In this guide, you'll learn how to create a composite image (or mosaic) from multiple PlanetScope scenes that cover an area of interest (AOI). You'll need GDAL (Geospatial Data Abstraction Library) and its python bindings installed to run the commands below.
First, let's use Planet Explorer to travel to stunning Yosemite National Park. You can see below that I've drawn an area of interest (AOI) around Mount Dana on the eastern border of Yosemite. You can use this geojson file to search for this same AOI.
I want an image that depicts the mountain on a clear summer day, so I've narrowed my data search in Planet Explorer to scenes with less than 5% cloud cover, captured in July and August 2016.
As you can see in the animated gif above, my search yielded a set of three PlanetScope scenes, all taken on August 20, 2016. Together these scenes cover 100% of my area of interest. As I roll over each item in Planet Explorer, I can see that the scenes' rectangular footprints extend far beyond Mount Dana. All three scenes overlap slightly, and one scene touches only a small section at the bottom of my AOI. Still, they look good to me, so I'm going to submit an order for the visual assets.

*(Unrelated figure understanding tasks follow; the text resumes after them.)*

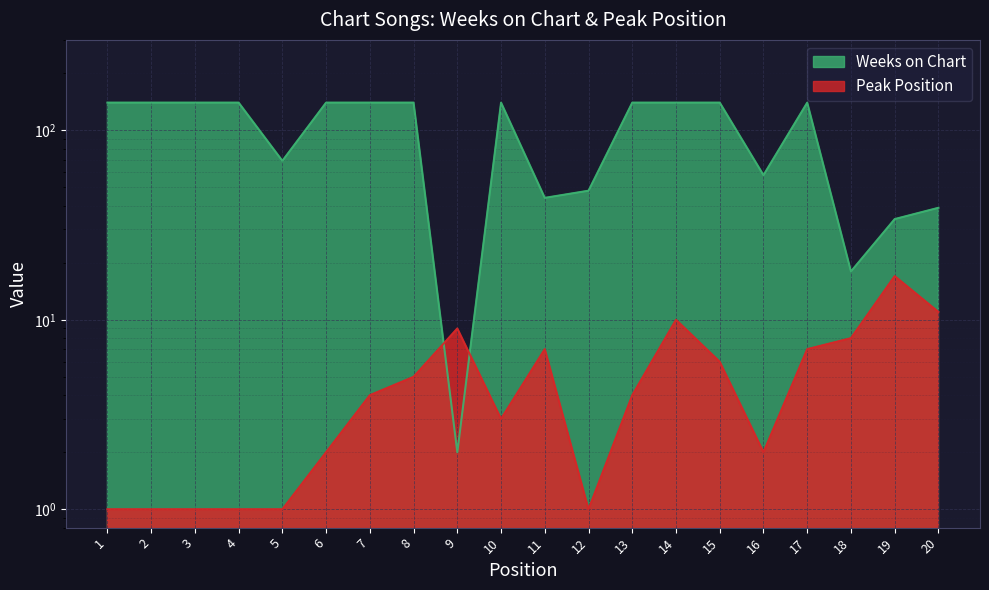

List the series in order of their overall mean, lowest first.

Peak Position, Weeks on Chart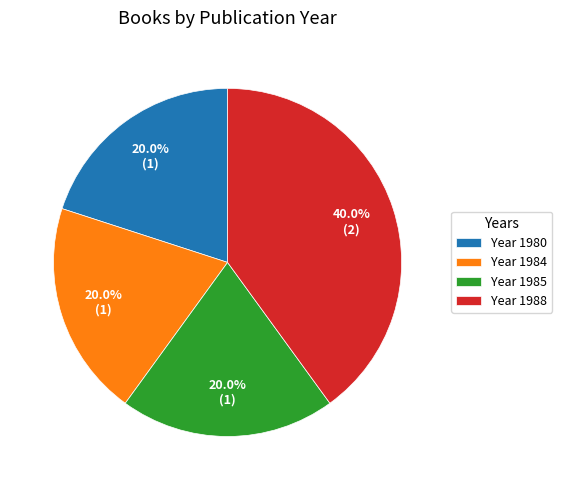

How many slices are in this pie chart?

4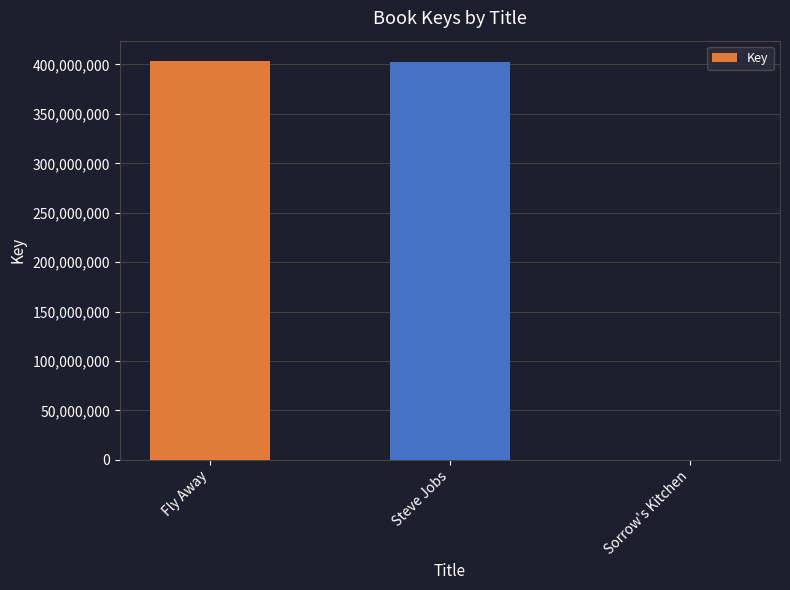

Count the number of data series in this chart.

1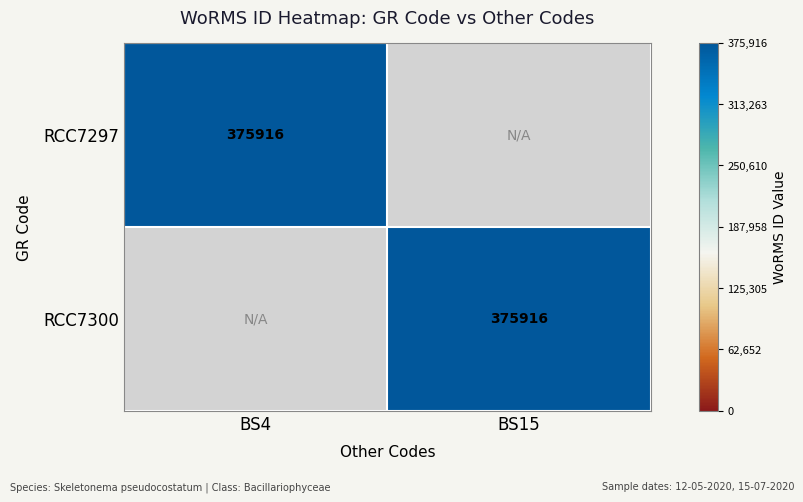

True or false: RCC7297 has a value of 375916 at BS4.

True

After downloading, moving, and wrangling the data, I'm ready to create a composite image from the three scenes. First, though, I'll use gdalinfo to inspect the spatial metadata of the scenes.
In [1]:
!gdalinfo data/175322.tif
!gdalinfo data/175323.tif
!gdalinfo data/175325.tif
The three scenes have the same coordinate systems and the same number of bands, so we can go ahead and use the gdal_merge.py utility to stitch them together. In areas of overlap, the utility will copy over parts of the previous image in the list of input files with data from the next image. The -v flag in the command below allows us to see the output of the mosaicing operations as they are done.
In [2]:
!gdal_merge.py -v data/175322.tif data/175323.tif data/175325.tif -o output/mtdana-merged.tif
We can see in the verbose output above that the mosaicing operation is fairly simple: the utility script is basically copying a range of pixels for each band in each scene over to the designated output file. We can use gdalinfo to inspect the metadata of the merged raster file we created.
In [3]:
!gdalinfo output/mtdana-merged.tif
The merged raster is a large GeoTiff file, so we're going use gdal_translate, another GDAL utility, to convert it to a PNG and set the output image to a percentage of the original. That will make it easier for us to view in this notebook.
In [4]:
!gdal_translate -of "PNG" -outsize 10% 0% output/mtdana-merged.tif output/mtdana-merged.png
Now let's view the merged image.
In [5]:
from IPython.display import Image
Image(filename="output/mtdana-merged.png")
Out[5]:
Success! Wait... this is definitely a composite image from our three PlanetScope scenes, but it's not really what we want. We'd much rather have a composite image that is cropped to the boundaries of our AOI. We can use gdalwarp to clip the raster to our area of interest (defined by a geojson file).
In [6]:
!gdalwarp -of GTiff -cutline data/mt-dana-small.geojson -crop_to_cutline output/mtdana-merged.tif output/mtdana-cropped.tif
Again, we'll use gdal_translate to convert the GeoTiff to a smaller PNG so that it's easier to view the cropped image.
In [7]:
!gdal_translate -of "PNG" -outsize 10% 0% output/mtdana-cropped.tif output/mtdana-cropped.png
In [8]:
from IPython.display import Image
Image(filename="output/mtdana-cropped.png")
Out[8]:
Success! A cropped, composite image of Mount Dana in Yosemite! Who wants to go for a hike?